The Skyrim Library Volume 1: The Histories – Review

2015, Titan Books

I believe that reviews benefit from a bit of disclosure whenever relevant, so I guess it needs saying that when it comes to RPGs I’m one of those gamers. The sort whose avatar is essentially the village idiot with an expensive suit of armour and a magic sword. I’m a busy man and I don’t have time for reading up on a game’s lore when there’s the opportunity to thwack things with said sword and casually make the sort of grand decisions that will impact the virtual lives of millions.

However, just as Hemingway defined the importance of research with his Iceberg Theory, I need that background prose to feel truly immersed in a fantasy environment. Sure, I’ll likely read less than 1% of it, but it’s the fact that you can drown in metafiction if you so choose that makes the Elder Scrolls world of Tamriel so engrossing for casual players and hardcore fans alike.

The Skyrim Library Volume 1: The Histories

About this book, then… The Skyrim Library Volume 1: The Histories is essentially a collection of those metafictional texts, bound in a lovely embossed faux leather hardback and populated with concept art and sketches that give the book the overall effect of an ancient tome.

As the title suggests, this first volume is focussed on the history of Skyrim and it’s feuding factions. While the material is admittedly less riveting when removed from the game, it’s the ability to delve randomly into Skyrim‘s background at your leisure that makes The Histories such a delight. The folks at Titan Books have opted for a finer, courser paper than usually found in comparable books, with the copy styled to resemble calligraphic scribblings across yellowed parchments.

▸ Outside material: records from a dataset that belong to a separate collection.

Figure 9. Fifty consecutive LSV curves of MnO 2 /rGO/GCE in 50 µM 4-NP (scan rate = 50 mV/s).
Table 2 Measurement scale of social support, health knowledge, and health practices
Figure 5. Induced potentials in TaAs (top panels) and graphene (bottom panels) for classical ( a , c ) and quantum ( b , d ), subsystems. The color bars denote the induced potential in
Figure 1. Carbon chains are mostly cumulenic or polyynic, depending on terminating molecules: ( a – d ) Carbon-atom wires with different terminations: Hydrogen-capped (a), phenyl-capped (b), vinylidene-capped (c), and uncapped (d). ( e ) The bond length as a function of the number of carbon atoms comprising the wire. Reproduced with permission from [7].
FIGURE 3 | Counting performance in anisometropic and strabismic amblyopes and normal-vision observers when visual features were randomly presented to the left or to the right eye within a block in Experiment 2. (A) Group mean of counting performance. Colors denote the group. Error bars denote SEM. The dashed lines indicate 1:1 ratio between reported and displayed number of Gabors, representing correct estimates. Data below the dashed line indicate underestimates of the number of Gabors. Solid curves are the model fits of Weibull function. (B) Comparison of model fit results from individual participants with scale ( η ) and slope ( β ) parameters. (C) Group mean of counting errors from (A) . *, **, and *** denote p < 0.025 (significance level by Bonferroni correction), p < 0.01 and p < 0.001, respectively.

The Skyrim Library Volume 1: The Histories

Two more volumes are on the way for the Skyrim libraries: Man, Mer, and Beast and The Arcane. A further two volumes will be dedicated to the decidedly less well-received Elder Scrolls Online, though in all fairness that game’s shortcomings had little to do with Bethesda’s ability to create the sort of rich virtual worlds that could warrant such a book. It’s testament to Skyrim‘s talented writing team that such a thing even exists, let alone five volumes of it.